Habituellement, vers quoi se tourne un rockeur vieillissant, au crépuscule de sa carrière ? Il se penche sur une existence faite d’abus et de fracas, il livre ses états d’âme avec la sagesse de l’adulte et du rebelle revenu de tout, de celui qui a vécu. Bref, il fait du blues. Mark Lanegan, cependant, n’a pas attendu le poids de l’âge pour se lancer dans cette entreprise. Sa carrière de bluesman dépressif et vanné, il l’a menée très tôt, en parallèle, dans l’ombre de ses prestations en tant que frontman des Screaming Trees, puis de contributeur des Queens of the Stone Age.

MARK LANEGAN - Scraps at Midnight

Au milieu des années 2000, cependant, l'album Bubblegum et la collaboration de Lanegan avec Isobel Campbell ont projeté une lumière nouvelle sur son œuvre solo, et rappelé qu’elle valait assurément davantage que ses travaux plus grand public. Plutôt que The Winding Sheet, un premier projet à moitié raté, c'est le plus souvent ce Whiskey for the Holy Ghost sorti au tout début de 1994, que l'on cite comme première preuve de l'excellence de cette entreprise solitaire. Mais l'album sorti quatre ans après, Scraps at Midnight, vaut tout autant le détour.

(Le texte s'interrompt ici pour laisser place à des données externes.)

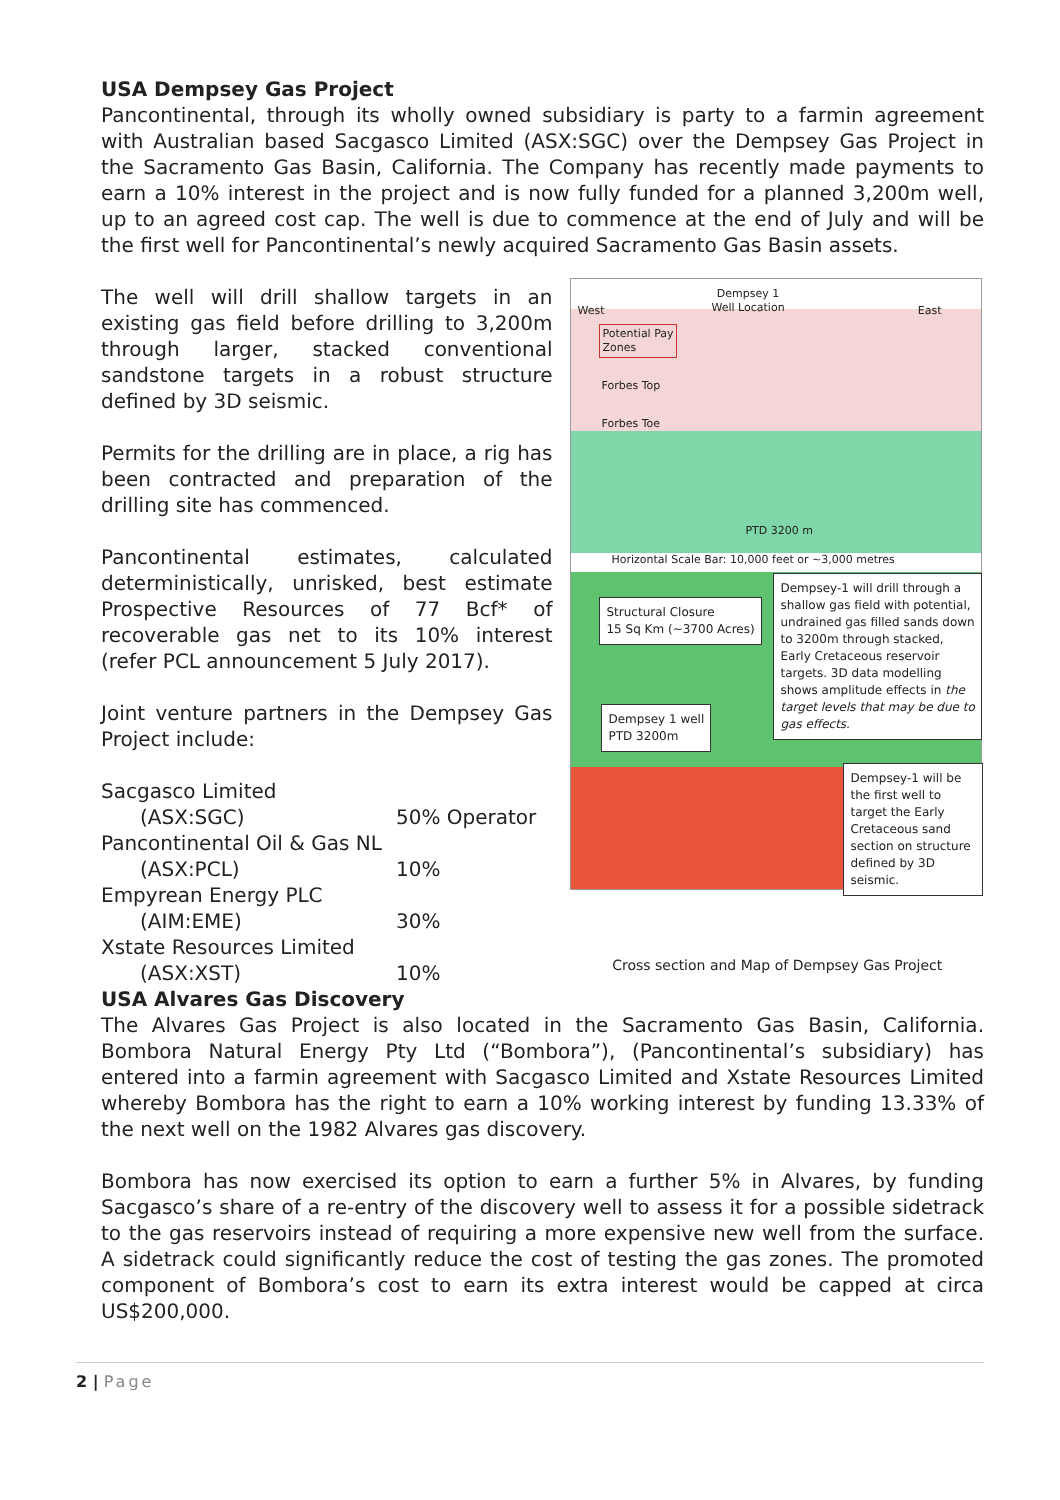USA Dempsey Gas Project
Pancontinental, through its wholly owned subsidiary is party to a farmin agreement with Australian based Sacgasco Limited (ASX:SGC) over the Dempsey Gas Project in the Sacramento Gas Basin, California. The Company has recently made payments to earn a 10% interest in the project and is now fully funded for a planned 3,200m well, up to an agreed cost cap. The well is due to commence at the end of July and will be the first well for Pancontinental’s newly acquired Sacramento Gas Basin assets.
The well will drill shallow targets in an existing gas field before drilling to 3,200m through larger, stacked conventional sandstone targets in a robust structure defined by 3D seismic.
Permits for the drilling are in place, a rig has been contracted and preparation of the drilling site has commenced.
Pancontinental estimates, calculated deterministically, unrisked, best estimate Prospective Resources of 77 Bcf* of recoverable gas net to its 10% interest (refer PCL announcement 5 July 2017).
Joint venture partners in the Dempsey Gas Project include:
| Sacgasco Limited | |
| (ASX:SGC) | 50% Operator |
| Pancontinental Oil & Gas NL | |
| (ASX:PCL) | 10% |
| Empyrean Energy PLC | |
| (AIM:EME) | 30% |
| Xstate Resources Limited | |
| (ASX:XST) | 10% |
Dempsey 1
Well Location
West East
Potential Pay
Zones
Forbes Top
Forbes Toe
PTD 3200 m
Horizontal Scale Bar: 10,000 feet or ~3,000 metres
Structural Closure
15 Sq Km (~3700 Acres)
Dempsey 1 well
PTD 3200m
Dempsey-1 will drill through a shallow gas field with potential, undrained gas filled sands down to 3200m through stacked, Early Cretaceous reservoir targets. 3D data modelling shows amplitude effects in the target levels that may be due to gas effects.
Dempsey-1 will be the first well to target the Early Cretaceous sand section on structure defined by 3D seismic.
Cross section and Map of Dempsey Gas Project
USA Alvares Gas Discovery
The Alvares Gas Project is also located in the Sacramento Gas Basin, California. Bombora Natural Energy Pty Ltd (“Bombora”), (Pancontinental’s subsidiary) has entered into a farmin agreement with Sacgasco Limited and Xstate Resources Limited whereby Bombora has the right to earn a 10% working interest by funding 13.33% of the next well on the 1982 Alvares gas discovery.
Bombora has now exercised its option to earn a further 5% in Alvares, by funding Sacgasco’s share of a re-entry of the discovery well to assess it for a possible sidetrack to the gas reservoirs instead of requiring a more expensive new well from the surface. A sidetrack could significantly reduce the cost of testing the gas zones. The promoted component of Bombora’s cost to earn its extra interest would be capped at circa US$200,000.
2 | Page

C’est qu’en 1998, le chanteur vit une époque charnière. Après plusieurs fausses ruptures, des Screaming Trees en pleine déliquescence rock'n'roll (mésentente, drogue, tout ça...) ont fini par se désagréger pour de bon, laissant Lanegan seul avec lui-même et les fantômes de ses amis, dont Kurt Cobain, avec lequel il avait autrefois envisagé une carrière parallèle. Rien d'étonnant, donc, si on y entend un chanteur du fond d'un trou. Le ton est donné dès le début de Scraps at Midnight, avec la guitare western de cet "Hospital Roll Call" dont les paroles se résument à un seul mot, "sixteen", répété sans cesse, en fait le numéro de la chambre occupé par Lanegan lors de son dernier séjour en réhab'. Pas joyeux joyeux, donc. Et le reste ne l'est guère plus.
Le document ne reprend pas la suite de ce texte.